Claude Opus 4.6 Goes Exponential on METR Benchmark, Completing 14-Hour Human Tasks
Anthropic's latest model achieves a 50% time horizon of 14.5 hours on METR's task-completion benchmark, continuing an exponential trend that has AI capabilities doubling every four months.

The Chart That Has r/singularity Buzzing
A single benchmark result has become one of the most discussed data points in the AI community this year. Claude Opus 4.6, Anthropic's latest frontier model, has achieved a 50% time horizon of 14.5 hours on METR's task-completion benchmark — meaning it can reliably complete tasks that would take a skilled human expert nearly 15 hours to finish.
The result has dominated discussion on r/singularity, r/MachineLearning, and r/LocalLLaMA, not just because the number is impressive, but because of what the trend line reveals.
Understanding the METR Benchmark
METR (Model Evaluation and Threat Research) runs a benchmark where AI agents are given complex, self-contained tasks drawn from software engineering, machine learning, and cybersecurity. The difficulty of each task is measured by how long it would take a skilled human professional, working without prior context, to complete the same job.
The "50% time horizon" is the task length at which a given AI model succeeds roughly half the time. It is one of the most concrete measures available for tracking how capable AI systems are becoming at sustained, real-world work.
The Exponential Curve
When METR plots time horizons against model release dates, the trend is unmistakably exponential. The fitted trend line shows a doubling time of approximately 123 days — meaning AI task-completion capability has been roughly doubling every four months.
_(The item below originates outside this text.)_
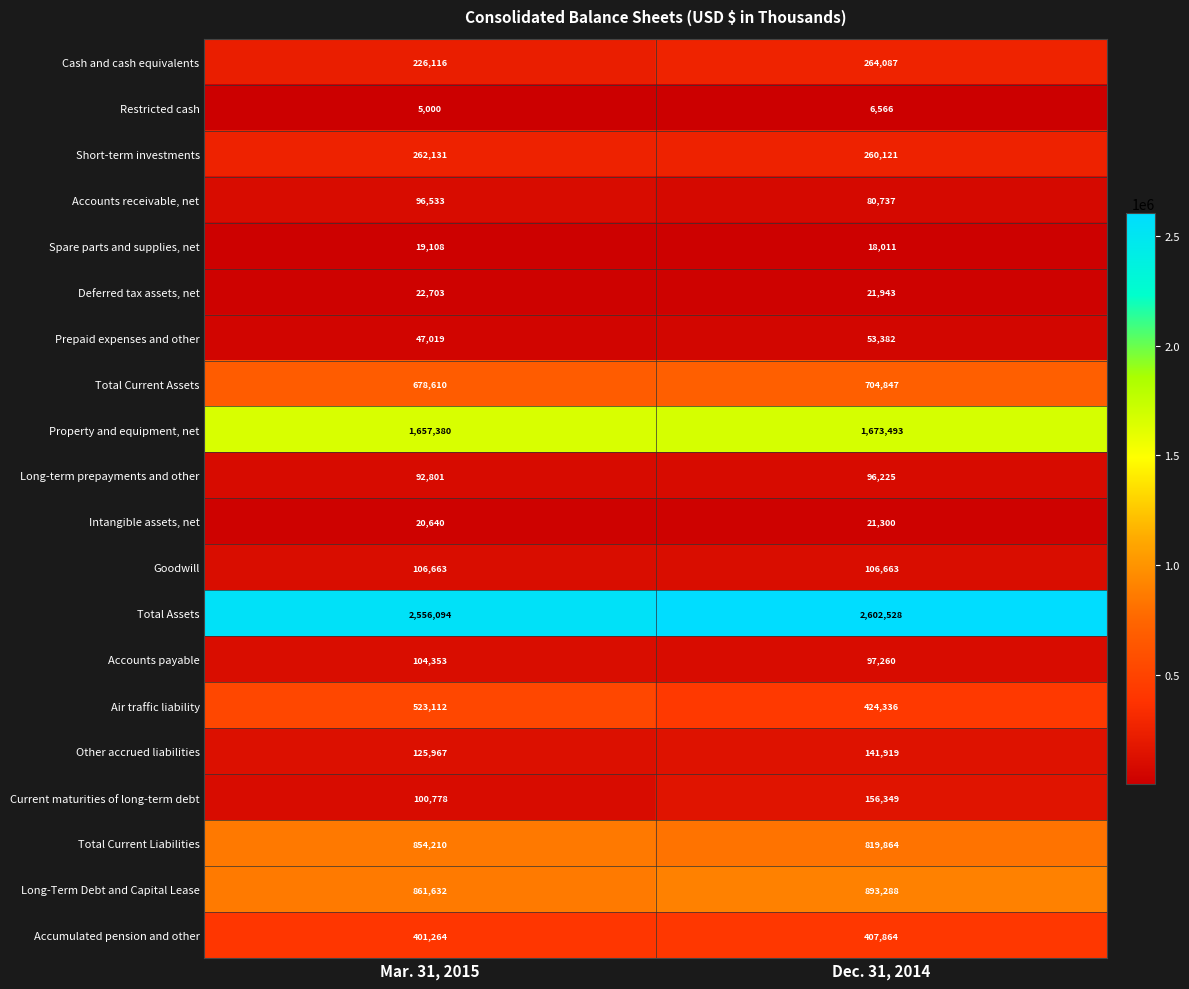

What is the average value of the Other accrued liabilities series?

133943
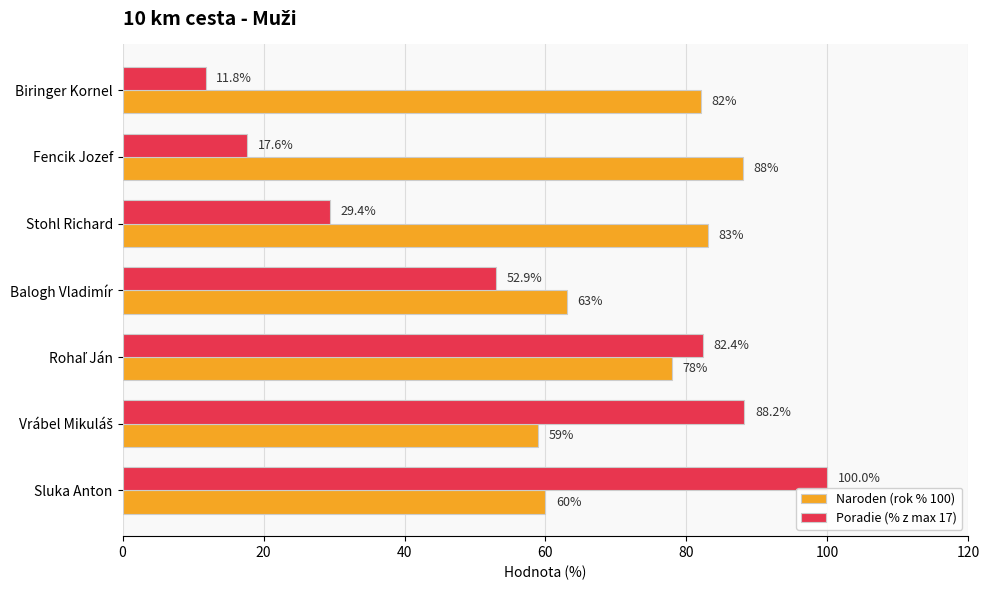

What is the difference between the second highest and minimum values in the Naroden (rok % 100) series?

24.0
To appreciate the trajectory:
- Mid-2024: Frontier models like GPT-4o had time horizons measured in single-digit minutes
- Early 2025: Models cleared tasks in the 15 to 30 minute range
- Late 2025: Claude Opus 4.5 reached approximately 4 hours
- Early 2026: Claude Opus 4.6 hit 14.5 hours
That is a jump from minutes to nearly a full workday in under two years.
Why This Result Matters
The METR benchmark is significant because it measures something closer to real-world usefulness than traditional benchmarks. Scoring well on multiple-choice tests or coding puzzles is one thing. Completing a task that would take a human expert the better part of two days is qualitatively different.
At 14.5 hours, Claude Opus 4.6 is operating at a level where it can handle substantial software engineering projects, complex data analysis workflows, and multi-step research tasks with meaningful autonomy. This is the territory where AI transitions from "assistant" to "agent" in practical terms.
Reddit's Take
The discussion on r/singularity has been characteristically intense. The original thread sharing the METR results gathered thousands of upvotes, with Sam Altman's comment that "the world is not prepared for AI takeoff" being frequently cited alongside the data.
Commenters on r/MachineLearning have been more measured, noting that METR's benchmark methodology has specific characteristics — isolated tasks, clear success criteria, no ambiguity — that may overstate real-world capability. Several researchers cautioned against extrapolating the exponential trend indefinitely.
"Exponential growth in a bounded domain always looks exponential until it hits the ceiling," wrote one commenter. "The question is where the ceiling is, and nobody knows."
The Misunderstood Graph
MIT Technology Review published an analysis calling the METR chart "the most misunderstood graph in AI." The piece argued that while the exponential trend is real, it measures a specific type of capability — performance on well-defined, time-bounded tasks — and should not be interpreted as a general measure of intelligence or a countdown to artificial general intelligence.
The distinction matters. An AI that can complete a 14-hour coding task is not the same as an AI that can navigate the ambiguity, politics, and judgment calls of a real work environment. But it is significantly more capable than anything available 18 months ago, and the rate of improvement shows no signs of slowing.
Competitive Implications
Claude Opus 4.6's METR performance puts Anthropic at the top of this particular leaderboard, ahead of OpenAI's GPT-5.1 and Google's Gemini Ultra. The result is especially notable given Anthropic's emphasis on safety and alignment — the company has demonstrated that responsible development and frontier performance are not mutually exclusive.
For enterprise customers evaluating AI agents for real workloads, the METR time horizon has become a key metric. A model that can sustain coherent work over 14 hours opens doors to use cases — long-running code migrations, comprehensive security audits, multi-day research synthesis — that were previously impractical.
What the Trend Means
If the 123-day doubling time holds, AI systems could be completing tasks equivalent to multiple human workdays by late 2026. Whether that trajectory continues, plateaus, or accelerates is one of the most consequential open questions in technology.
What is not in question is that the capability frontier is moving faster than most predictions anticipated. As one r/singularity commenter put it: "We are not ready for the next data point on this chart."